The Right Honorable John Gummer, a member of the British Parliament, former Minister of the Environment in Britain's conservative government, and now a delegate to the Conference of the Parties representing the European Union, was asked what his take was on the sovereignty issue. He said: "I've got no take; it's just rubbish. Don't talk to me about America's sovereignty. Your pollution is infringing my sovereignty. This is not America's world. It's our world. America's sovereignty is of no account!"

Jessica Mathews, a close Gore advisor, also recognizes that the Kyoto Protocol will cost another "little chunk" of national sovereignty, but, she says, it is necessary. Michael Jefferson, Secretary of the World Energy Council, says national sovereignty is not as important as international cooperation to solve the world's problems. Moreover, he said that those who are trying to expose the science on this issue are contributing to the downfall of America because technology will bypass America, making U.S. business obsolete.
This is the prevailing attitude throughout Europe, Asia and Japan, and the rest of the world. It is obviously the attitude of the Gore/Clinton Administration as well.

Another consequence of the Kyoto Protocol that is nearly as bad as the surrender of national sovereignty is the deliberate corruption of the scientific process. Science, more than any other institution, should be dedicated to finding the truth. The environmental movement has spawned a new branch of "advocacy science," not dedicated to finding the truth, but dedicated to producing scientific-sounding scenarios to justify behavior modification schemes advanced by the enlightened elite. Nowhere is advocacy science more rampant than in global warming circles.

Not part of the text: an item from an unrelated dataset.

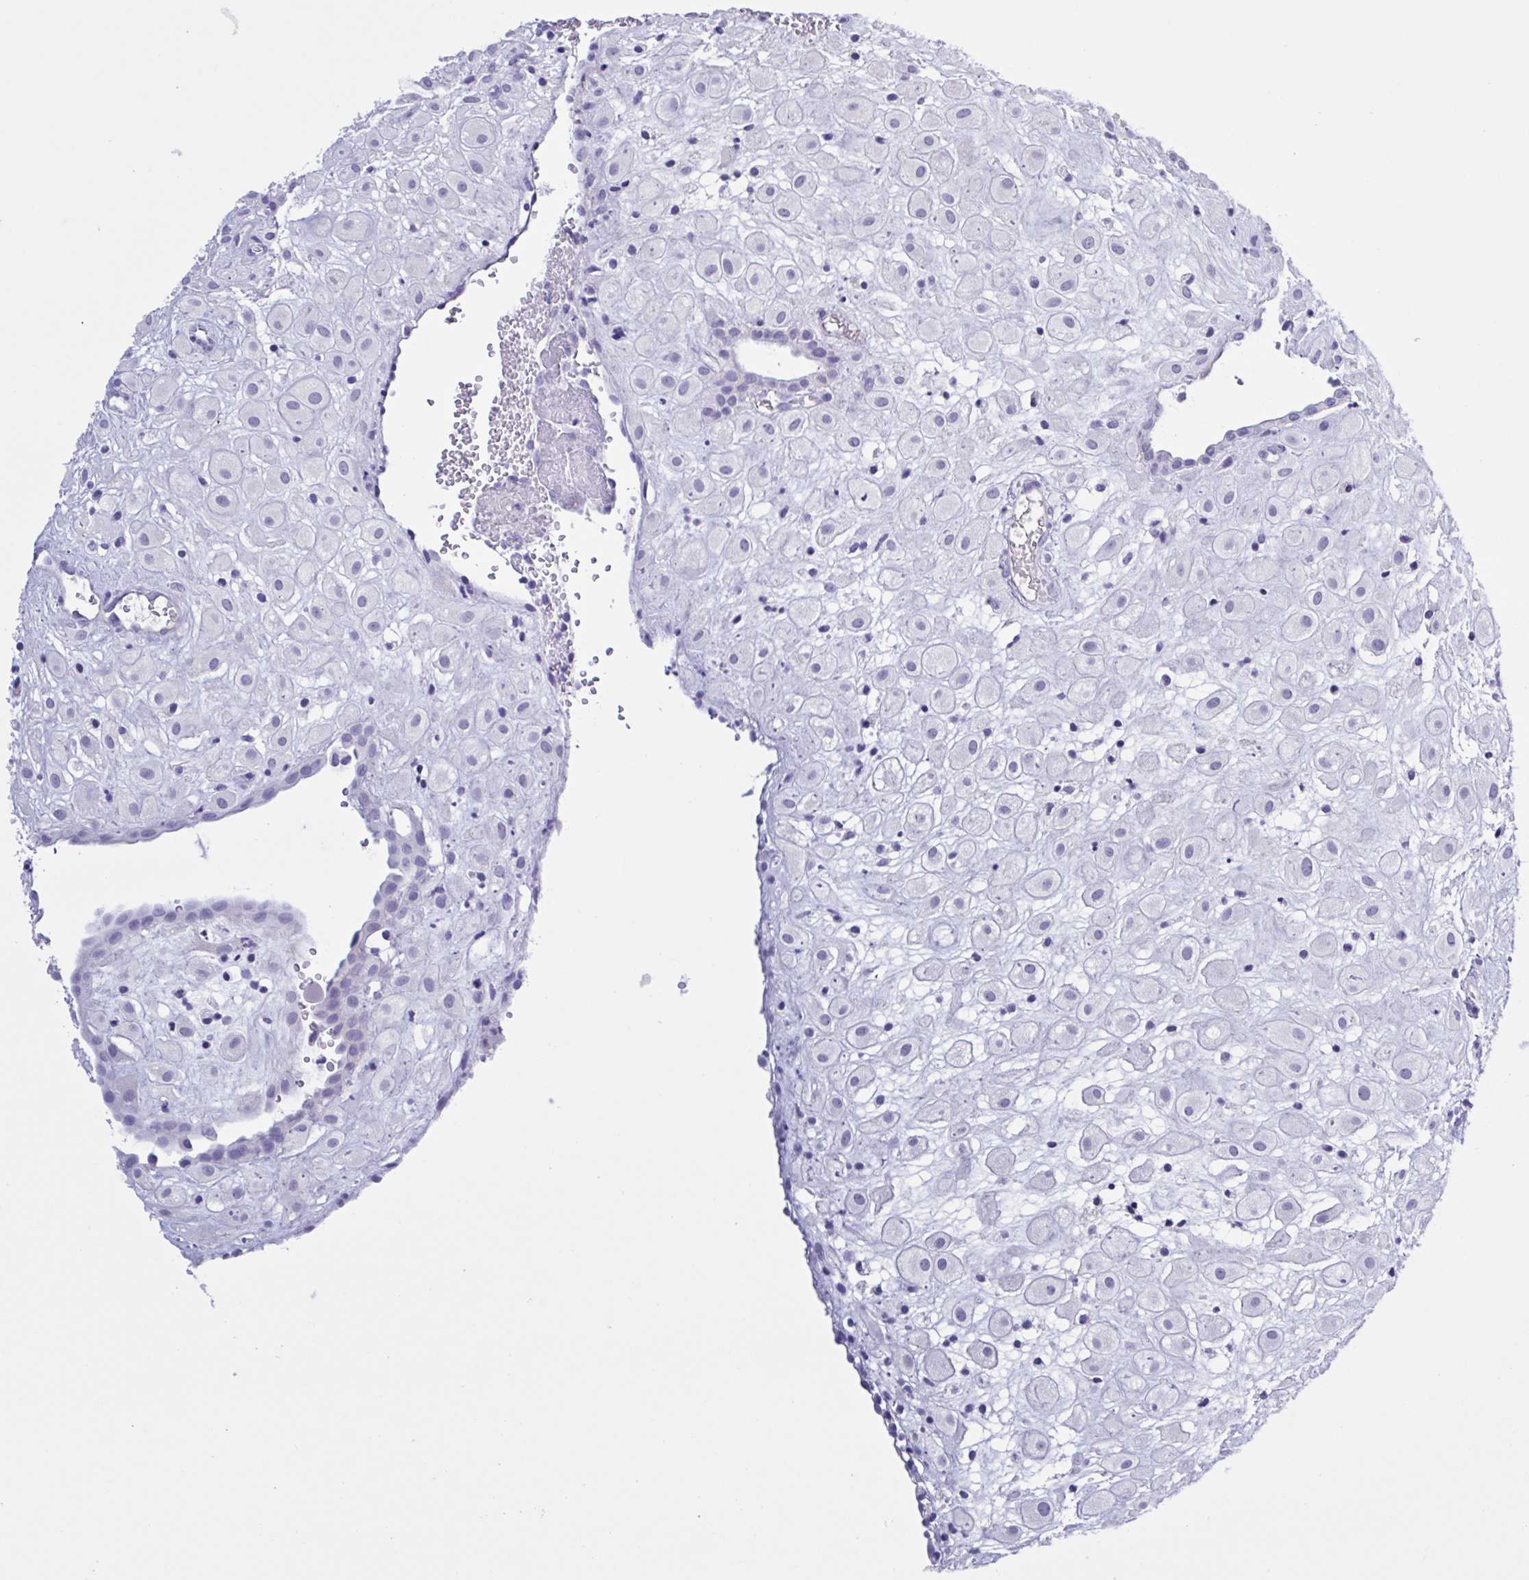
{"staining": {"intensity": "negative", "quantity": "none", "location": "none"}, "tissue": "placenta", "cell_type": "Decidual cells", "image_type": "normal", "snomed": [{"axis": "morphology", "description": "Normal tissue, NOS"}, {"axis": "topography", "description": "Placenta"}], "caption": "A high-resolution photomicrograph shows immunohistochemistry staining of benign placenta, which reveals no significant expression in decidual cells.", "gene": "USP35", "patient": {"sex": "female", "age": 24}}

In a widely quoted Discover magazine article, Stephen Schneider, who just 20 years ago was a prophet of global cooling, now a global warming zealot, tells his colleagues that we must offer up scary scenarios, keep quiet about any doubts that we may have, and each scientist must decide between truth and effectiveness. The Union of "Confused" Scientists, and the Society of Conservation Biologists are at the forefront of advocacy science, not searching for scientific truth, but attempting to provide the appearance of scientific justification for a social modification agenda.

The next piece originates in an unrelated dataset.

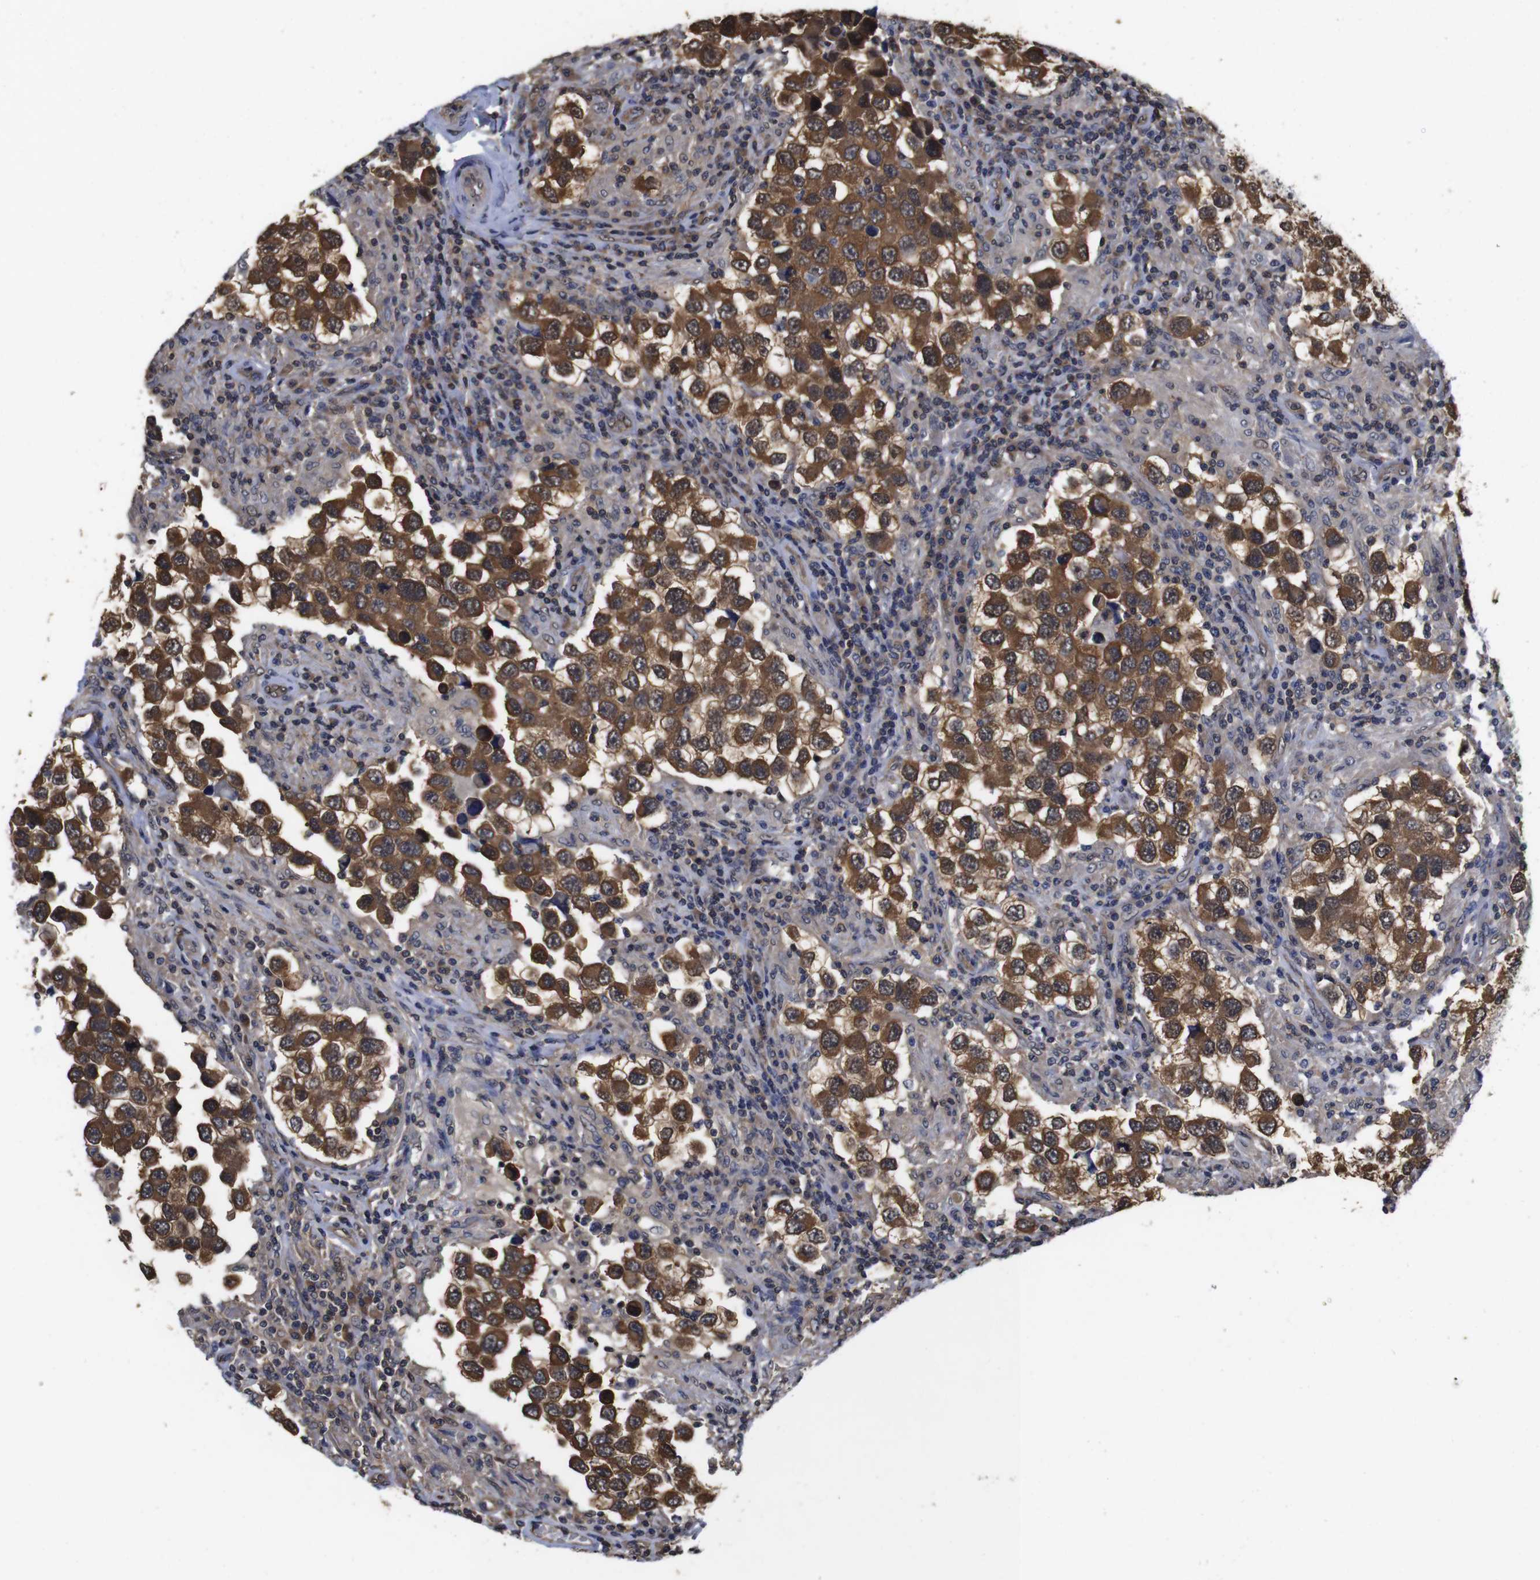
{"staining": {"intensity": "strong", "quantity": ">75%", "location": "cytoplasmic/membranous,nuclear"}, "tissue": "testis cancer", "cell_type": "Tumor cells", "image_type": "cancer", "snomed": [{"axis": "morphology", "description": "Carcinoma, Embryonal, NOS"}, {"axis": "topography", "description": "Testis"}], "caption": "Immunohistochemical staining of testis embryonal carcinoma reveals high levels of strong cytoplasmic/membranous and nuclear staining in about >75% of tumor cells.", "gene": "SUMO3", "patient": {"sex": "male", "age": 21}}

The consequences of the Kyoto Protocol include another giant step toward global governance. The international bureaucracy being constructed by the UN is reaching its tentacles into every facet of American life - hiding behind the scary scenario of planetary impoverishment. Society is being transformed incrementally to conform to the vision of Al Gore's 1992 declaration that societies must be restructured around the central organizing principle of protecting the environment. His book, Earth in the Balance, also called for a globally coordinated plan to completely eliminate the internal combustion engine in 20 to 25 years. The Kyoto Protocol - with its plan to eliminate the use of fossil fuels - is, in fact, a globally coordinated plan to eliminate internal combustion engines. It doesn't matter that there is no technology available to replace them. The radical-deep-ecologists believe that they can have government mandate technological change that is "sustainable," by their definition, and if not, people ought to be walking more and riding bicycles anyway.

The consequences of the Kyoto Protocol is a first step for America, not toward the solution of a global warming problem - which does not exist - but a major first step toward a new kind of world. In Gore's new world, bugs and biodiversity are far more important than people; and global governance is far more important than national sovereignty.